The U.S. dollar declined on Wednesday amid uncertainty over President Trump’s tariff plans, while sterling fell on disappointing government borrowing data.
The dollar index, which measures the greenback against a basket of six other currencies, was trading 0.1% lower at 107.755 after a drop of more than 1% at the start of the week.
Dollar loses ground on tariff-related uncertainty
The dollar held lower as traders tried to gauge the full depth of President Donald Trump’s tariff-linked plans, and the potential pain the new administration plans to inflict on major trading partners.
Trump reported late Tuesday that his administration was looking at imposing a 10% tariff on goods imported from China starting Feb. 1, the same day that both Canada and Mexico would face levies of about 15%.
He also noted that Europe will also suffer from the imposition of tariffs on European imports, although he has refrained from enacting these tariffs even though he signed several executive orders after taking a position on Monday.
“Data will play a secondary role this week, as all attention will be on Trump’s first executive orders,” ING analysts indicate, in a note. “By the way, the Fed is in the quiet period ahead of next Wednesday’s meeting.

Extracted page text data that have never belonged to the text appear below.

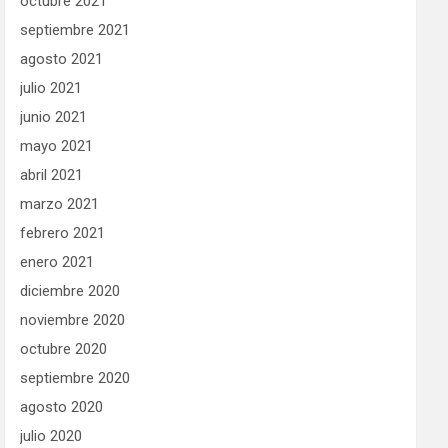
octubre 2021
septiembre 2021
agosto 2021
julio 2021
junio 2021
mayo 2021
abril 2021
marzo 2021
febrero 2021
enero 2021
diciembre 2020
noviembre 2020
octubre 2020
septiembre 2020
agosto 2020
julio 2020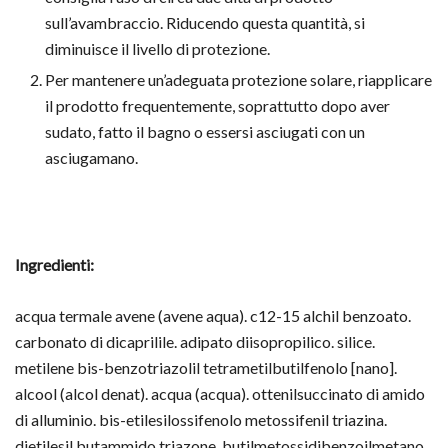
sull’avambraccio. Riducendo questa quantità, si
diminuisce il livello di protezione.
Per mantenere un’adeguata protezione solare, riapplicare
il prodotto frequentemente, soprattutto dopo aver
sudato, fatto il bagno o essersi asciugati con un
asciugamano.
Ingredienti:
acqua termale avene (avene aqua). c12-15 alchil benzoato.
carbonato di dicaprilile. adipato diisopropilico. silice.
metilene bis-benzotriazolil tetrametilbutilfenolo [nano].
alcool (alcol denat). acqua (acqua). ottenilsuccinato di amido
di alluminio. bis-etilesilossifenolo metossifenil triazina.
dietilesil butammido triazone. butilmetossidibenzoilmetano.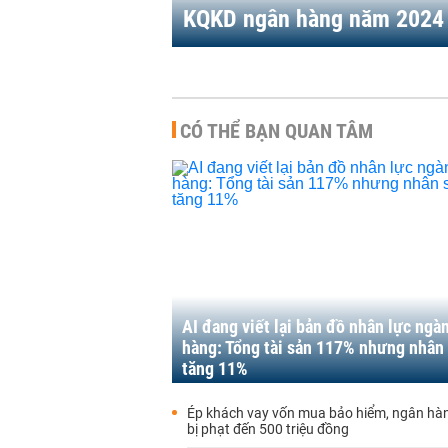
KQKD ngân hàng năm 2024
CÓ THỂ BẠN QUAN TÂM
AI đang viết lại bản đồ nhân lực ngà
hàng: Tổng tài sản 117% nhưng nhân 
tăng 11%
Ép khách vay vốn mua bảo hiểm, ngân hàn
bị phạt đến 500 triệu đồng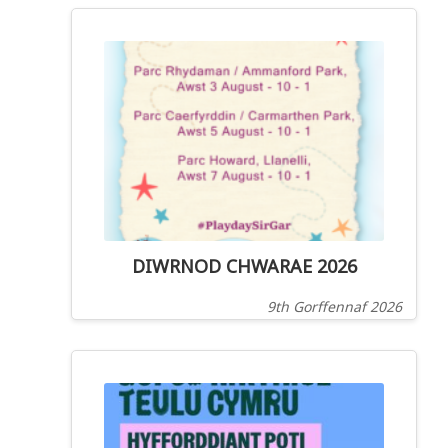
DIWRNOD CHWARAE 2026
9th Gorffennaf 2026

Expect a lot of ‘headline trading’ and noise in the near term, with risks still skewed to a stronger dollar.”
Pound falls after retail sales
In Europe, GBP/USD was down about 0.1% to 1.2349 after data revealed that Britain posted a larger-than-estimated budget deficit in December, due in part to higher interest costs on debt.
Net borrowing in the sector was around 17.8 billion pounds during December, more than 10 billion pounds higher than last year, according to the Office for National Statistics on Wednesday.
Rising yields on British government debt have increased the cost of servicing the country’s debt and could force the new Labour government to cut public spending to meet fiscal rules.
EUR/USD rose to 1.0429, although the single currency remains weaker across the board as the European Central Bank is expected to cut interest rates steadily this year than its main rivals, the Federal Reserve and the Bank of England.
The ECB is seen as cutting rates four times in the next six months, with next week’s reduction expected to be a reality.
“The direction is very clear,” ECB President Christine Lagarde told CNBC in Davos on interest rates. “The pace we will see depends on the data, but a gradual move is certainly something that comes to mind at the moment.”
BoJ meeting approaching
In Asia, USD/JPY was down 0.1% at 155.69 ahead of the Bank of Japan’s two-day monetary policy meeting later this week.
The BOJ is expected to raise interest rates next Friday, and may reiterate its commitment to continue raising rates if the economy maintains its recovery.
USD/CNY traded flat at 7.2715, with China’s currency even weaker after Teump said he is considering imposing 10% tariffs from the first day of February.